Overall, there were 27,918 encounters with a mean age of 58.7 years old included in the study. For the patients with an initial troponin measurement below the level of detection, 51.8% (n = 14,459) were discharged after a single troponin measurement, while 48.2% (n = 13,459) underwent serial troponin tests.
When the researchers adjusted for cardiac risk factors and comorbidities they found no statistically significant difference in the primary outcome of acute myocardial infarction or cardiac mortality within 30 days between the 2 groups (single troponin, n = 56; 0.4%; serial troponin, n = 52; 0.4%; aOR, 1.41; 95% CI, 0.96-2.07).

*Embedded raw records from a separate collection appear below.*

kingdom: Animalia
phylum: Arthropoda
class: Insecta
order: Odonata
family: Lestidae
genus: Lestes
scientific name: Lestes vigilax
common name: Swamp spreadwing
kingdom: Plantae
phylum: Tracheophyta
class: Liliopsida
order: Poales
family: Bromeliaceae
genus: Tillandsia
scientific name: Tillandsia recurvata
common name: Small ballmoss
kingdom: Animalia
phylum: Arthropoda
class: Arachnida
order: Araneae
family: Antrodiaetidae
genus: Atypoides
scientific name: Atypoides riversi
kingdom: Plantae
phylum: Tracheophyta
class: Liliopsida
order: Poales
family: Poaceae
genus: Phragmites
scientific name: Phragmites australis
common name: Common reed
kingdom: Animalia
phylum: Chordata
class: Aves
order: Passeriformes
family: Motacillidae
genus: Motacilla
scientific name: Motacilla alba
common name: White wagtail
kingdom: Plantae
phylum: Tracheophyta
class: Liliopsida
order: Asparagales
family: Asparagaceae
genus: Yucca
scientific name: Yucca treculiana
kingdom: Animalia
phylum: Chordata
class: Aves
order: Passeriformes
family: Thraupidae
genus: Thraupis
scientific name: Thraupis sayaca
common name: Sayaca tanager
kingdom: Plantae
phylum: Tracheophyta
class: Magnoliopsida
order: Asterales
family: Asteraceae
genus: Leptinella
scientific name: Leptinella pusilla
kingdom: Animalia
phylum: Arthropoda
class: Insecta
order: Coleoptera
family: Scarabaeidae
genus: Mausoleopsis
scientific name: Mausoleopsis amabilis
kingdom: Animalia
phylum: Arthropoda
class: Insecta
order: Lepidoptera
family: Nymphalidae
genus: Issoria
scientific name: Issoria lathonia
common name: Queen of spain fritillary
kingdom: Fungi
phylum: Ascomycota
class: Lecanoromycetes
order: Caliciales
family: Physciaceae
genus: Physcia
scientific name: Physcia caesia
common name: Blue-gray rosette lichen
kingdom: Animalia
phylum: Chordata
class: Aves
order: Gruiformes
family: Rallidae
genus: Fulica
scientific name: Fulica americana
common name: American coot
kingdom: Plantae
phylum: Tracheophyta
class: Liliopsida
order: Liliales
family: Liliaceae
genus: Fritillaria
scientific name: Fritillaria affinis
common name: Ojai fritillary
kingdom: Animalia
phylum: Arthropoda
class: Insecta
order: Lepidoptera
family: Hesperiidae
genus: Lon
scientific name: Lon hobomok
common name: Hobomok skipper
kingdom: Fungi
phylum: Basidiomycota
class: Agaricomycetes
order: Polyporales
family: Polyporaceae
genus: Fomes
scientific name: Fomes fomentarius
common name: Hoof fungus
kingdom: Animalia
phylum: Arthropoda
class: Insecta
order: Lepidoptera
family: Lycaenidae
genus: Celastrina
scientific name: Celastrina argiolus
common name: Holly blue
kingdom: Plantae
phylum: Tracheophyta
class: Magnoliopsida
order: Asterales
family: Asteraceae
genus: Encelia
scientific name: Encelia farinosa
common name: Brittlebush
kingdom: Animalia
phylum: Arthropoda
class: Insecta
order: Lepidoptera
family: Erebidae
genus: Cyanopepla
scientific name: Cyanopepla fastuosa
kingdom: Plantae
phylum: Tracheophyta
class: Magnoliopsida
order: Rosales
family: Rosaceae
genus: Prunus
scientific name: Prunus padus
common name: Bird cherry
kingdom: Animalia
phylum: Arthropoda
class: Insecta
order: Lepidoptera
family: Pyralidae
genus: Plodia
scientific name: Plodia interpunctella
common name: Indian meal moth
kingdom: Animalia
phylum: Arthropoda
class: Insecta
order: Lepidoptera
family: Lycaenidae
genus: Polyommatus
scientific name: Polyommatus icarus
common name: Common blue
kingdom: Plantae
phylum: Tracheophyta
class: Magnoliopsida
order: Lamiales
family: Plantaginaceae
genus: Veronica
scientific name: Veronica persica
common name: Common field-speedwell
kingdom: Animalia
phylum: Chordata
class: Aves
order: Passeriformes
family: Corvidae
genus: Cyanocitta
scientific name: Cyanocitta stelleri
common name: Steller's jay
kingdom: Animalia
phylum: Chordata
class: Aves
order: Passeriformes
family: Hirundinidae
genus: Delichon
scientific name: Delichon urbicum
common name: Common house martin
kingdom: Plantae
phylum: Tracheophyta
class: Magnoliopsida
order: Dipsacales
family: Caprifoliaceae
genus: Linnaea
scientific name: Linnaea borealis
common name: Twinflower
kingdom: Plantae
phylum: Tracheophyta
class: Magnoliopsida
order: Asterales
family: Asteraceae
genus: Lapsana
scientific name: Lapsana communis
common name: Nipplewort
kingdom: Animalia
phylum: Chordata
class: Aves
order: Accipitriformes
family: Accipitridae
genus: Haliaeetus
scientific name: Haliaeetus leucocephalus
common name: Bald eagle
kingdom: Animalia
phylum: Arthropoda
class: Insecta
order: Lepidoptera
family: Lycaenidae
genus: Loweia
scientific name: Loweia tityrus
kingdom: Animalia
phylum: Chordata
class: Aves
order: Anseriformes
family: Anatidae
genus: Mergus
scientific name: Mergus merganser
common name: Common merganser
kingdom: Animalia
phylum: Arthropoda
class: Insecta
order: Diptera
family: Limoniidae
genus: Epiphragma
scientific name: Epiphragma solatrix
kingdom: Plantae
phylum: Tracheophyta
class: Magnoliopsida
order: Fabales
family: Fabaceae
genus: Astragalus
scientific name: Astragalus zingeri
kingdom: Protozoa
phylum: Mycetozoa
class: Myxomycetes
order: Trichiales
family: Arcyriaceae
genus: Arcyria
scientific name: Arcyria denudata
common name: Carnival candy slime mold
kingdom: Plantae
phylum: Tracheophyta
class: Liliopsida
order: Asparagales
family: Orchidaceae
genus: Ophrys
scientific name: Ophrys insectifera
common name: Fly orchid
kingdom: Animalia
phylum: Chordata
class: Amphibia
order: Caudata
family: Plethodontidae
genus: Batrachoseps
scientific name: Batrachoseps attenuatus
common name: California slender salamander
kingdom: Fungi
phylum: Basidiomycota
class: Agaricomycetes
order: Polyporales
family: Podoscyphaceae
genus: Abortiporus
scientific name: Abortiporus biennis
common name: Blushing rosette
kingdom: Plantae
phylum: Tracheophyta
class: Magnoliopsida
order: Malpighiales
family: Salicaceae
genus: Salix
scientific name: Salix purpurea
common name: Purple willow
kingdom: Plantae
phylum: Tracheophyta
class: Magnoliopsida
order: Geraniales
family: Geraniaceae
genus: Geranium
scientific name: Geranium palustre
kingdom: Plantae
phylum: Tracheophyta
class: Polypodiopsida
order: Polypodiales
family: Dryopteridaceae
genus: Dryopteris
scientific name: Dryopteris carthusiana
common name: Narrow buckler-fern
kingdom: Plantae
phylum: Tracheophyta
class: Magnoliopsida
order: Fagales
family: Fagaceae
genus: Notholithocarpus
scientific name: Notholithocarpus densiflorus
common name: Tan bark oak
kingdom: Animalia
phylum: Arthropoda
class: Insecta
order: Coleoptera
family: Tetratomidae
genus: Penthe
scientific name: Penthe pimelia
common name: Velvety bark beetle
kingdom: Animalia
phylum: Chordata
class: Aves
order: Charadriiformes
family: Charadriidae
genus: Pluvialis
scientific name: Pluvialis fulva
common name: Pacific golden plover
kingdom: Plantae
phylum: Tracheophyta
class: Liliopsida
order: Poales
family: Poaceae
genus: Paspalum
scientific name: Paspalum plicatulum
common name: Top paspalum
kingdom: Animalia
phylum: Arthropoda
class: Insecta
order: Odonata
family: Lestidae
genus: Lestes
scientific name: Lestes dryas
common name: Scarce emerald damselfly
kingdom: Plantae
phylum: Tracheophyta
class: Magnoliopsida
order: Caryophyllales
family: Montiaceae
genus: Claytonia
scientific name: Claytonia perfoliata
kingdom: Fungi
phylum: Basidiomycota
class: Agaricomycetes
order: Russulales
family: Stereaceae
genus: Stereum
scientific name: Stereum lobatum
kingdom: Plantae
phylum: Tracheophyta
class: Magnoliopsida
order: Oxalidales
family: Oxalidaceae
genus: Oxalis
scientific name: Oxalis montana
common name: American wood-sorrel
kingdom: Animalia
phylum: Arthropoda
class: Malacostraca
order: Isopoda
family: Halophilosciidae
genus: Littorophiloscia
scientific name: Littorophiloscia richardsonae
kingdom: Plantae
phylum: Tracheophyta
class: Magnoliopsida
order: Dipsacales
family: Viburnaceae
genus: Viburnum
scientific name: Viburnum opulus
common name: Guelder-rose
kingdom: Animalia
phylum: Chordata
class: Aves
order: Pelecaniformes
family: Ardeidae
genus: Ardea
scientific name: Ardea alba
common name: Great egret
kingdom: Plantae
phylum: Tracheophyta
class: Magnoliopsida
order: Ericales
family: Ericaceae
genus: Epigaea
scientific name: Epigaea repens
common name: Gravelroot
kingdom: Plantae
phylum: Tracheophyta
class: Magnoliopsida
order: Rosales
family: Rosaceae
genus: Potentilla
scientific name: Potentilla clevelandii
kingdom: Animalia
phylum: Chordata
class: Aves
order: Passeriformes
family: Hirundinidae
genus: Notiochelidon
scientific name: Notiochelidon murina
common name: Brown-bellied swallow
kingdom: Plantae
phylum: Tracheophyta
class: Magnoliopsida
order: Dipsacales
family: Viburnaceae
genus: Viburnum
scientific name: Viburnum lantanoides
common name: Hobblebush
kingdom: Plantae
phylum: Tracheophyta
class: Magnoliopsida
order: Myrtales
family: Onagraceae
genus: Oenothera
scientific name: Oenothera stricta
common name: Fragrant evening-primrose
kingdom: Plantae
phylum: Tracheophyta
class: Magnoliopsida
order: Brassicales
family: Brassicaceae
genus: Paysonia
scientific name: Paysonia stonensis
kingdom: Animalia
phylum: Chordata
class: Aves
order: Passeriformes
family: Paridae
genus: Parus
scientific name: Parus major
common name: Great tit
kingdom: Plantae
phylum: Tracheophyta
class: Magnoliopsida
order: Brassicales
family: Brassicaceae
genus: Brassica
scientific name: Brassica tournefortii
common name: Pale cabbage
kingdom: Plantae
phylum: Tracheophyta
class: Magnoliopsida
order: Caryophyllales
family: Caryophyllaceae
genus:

They also found patients discharged following a single troponin test had lower rates of coronary artery bypass graft (aOR, 0.24; 95% CI, 0.11-0.48) and invasive coronary angiography (aOR, 0.46; 95% CI, 0.38-0.56).
“This study suggests that patients are routinely discharged from the ED after a single negative troponin test result, and when compared with serial troponin testing, a single troponin test appears safe based on current physician decision-making, with no difference in rates of 30-day cardiac mortality and acute myocardial infarction, which are low in both groups,” the authors wrote.
The study, “Single vs Serial Measurements of Cardiac Troponin Level in the Evaluation of Patients in the Emergency Department With Suspected Acute Myocardial Infarction,” was published online in JAMA Network Open.